Excerpted text |
══════════
HE made a name for himself with his hugely successful Irishman Abroad podcast, but comedian Jarlath Regan is no longer abroad.
The Kildare native, who was raised on the Curragh, is now an Irishman at home.
After ten years living in England, based in London and later Hertfordshire, he and his family returned to the motherland last year.
Why? you ask. Well, because “home is home”.
But his podcast continues, he makes regular visits to the Hertfordshire town he left behind and he’ll be gigging across the UK this year on his new standup tour.
Anyone would think he’s not quite over his time as an Irishman living abroad.
“Oh, I miss quite a lot about living there if I’m being honest,” he told The Irish Post this week.
“People whinging about Brexit, people cycling on the footpath, even the traffic lights going to orange first.
“But mostly I miss the craic I used to have with the people,” he adds.
══════════
Source data |
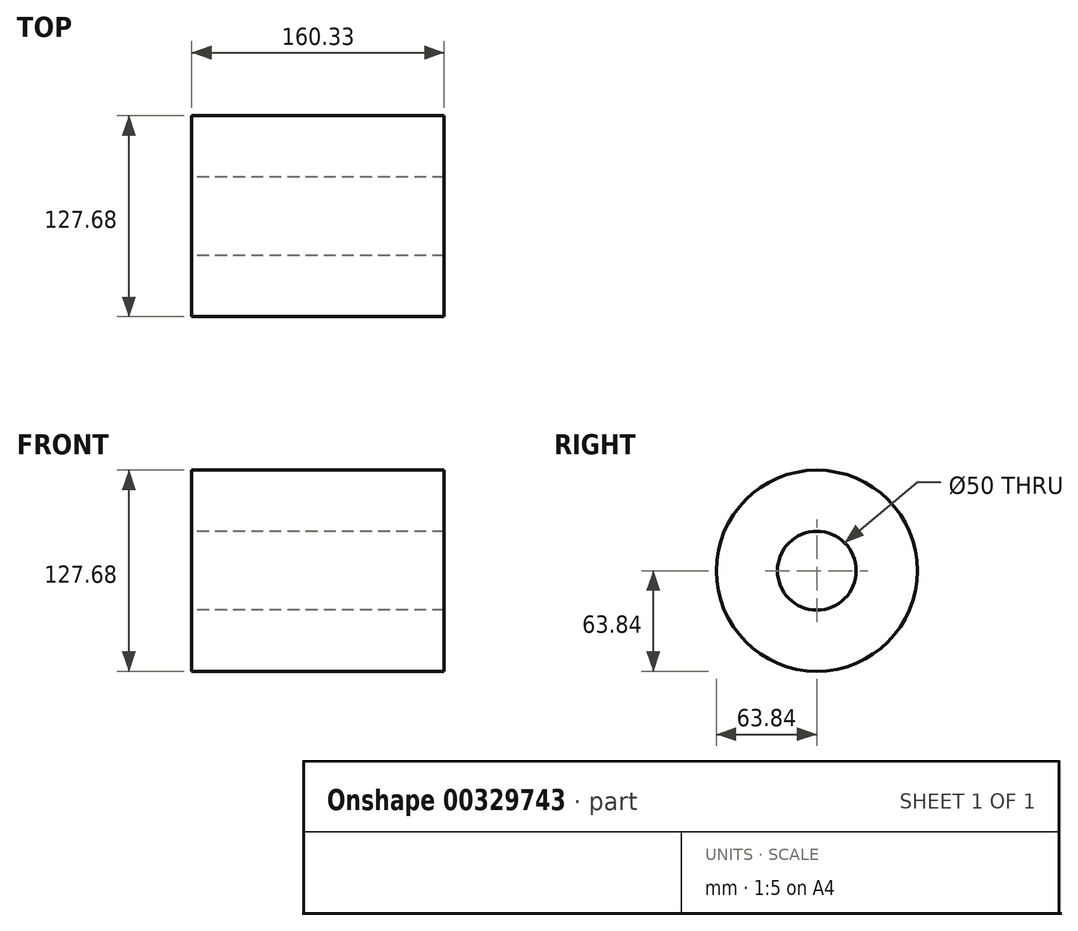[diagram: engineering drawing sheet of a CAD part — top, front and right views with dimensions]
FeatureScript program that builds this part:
══════════
Exercise task | Pick up the article about comedian Jarlath Regan's move home to Ireland and continue it from its final sentence. The data above has no connection to the article about Jarlath Regan.

Exercise response |
“By and large Brits are good fun and up for a laugh,” Regan explains.
“You might find a few dry shites who give them a bad name, but they have those in Ireland too. We just keep them hidden in the corners of pubs.”
It was 2013 when Regan first landed in London to tackle the comedy circuit with his standup routines.
Six months later he created the Irishman Abroad podcast series, which saw him interviewing well-known Irish people who had also emigrated from home.
It quickly grew a mass audience and won critical acclaim from the industry at large.
Over the years Regan has interviewed all manner of Irish icons.
From the likes of Hozier, Sharon Horgan and Brian O’Driscoll to Chris O’Dowd, Boy George and Aisling Bea, there are few who have yet to sit down for a chat with the podcast king.
Today the series, which bills itself as featuring ‘the greatest Irish people of all time’, has branched out further.
It now also includes regular episodes of Irishman Running Abroad, which features chat about all things running related with Irish Olympian Sonia O’Sullivan, as well as the Irishman in America series, where US-based Irish journalist Marion McKeone chats to Regan about matters of the day Stateside.
“I think it’s genuine curiosity,” Regan says when asked what drives him to continue the podcast more than a decade after it launched.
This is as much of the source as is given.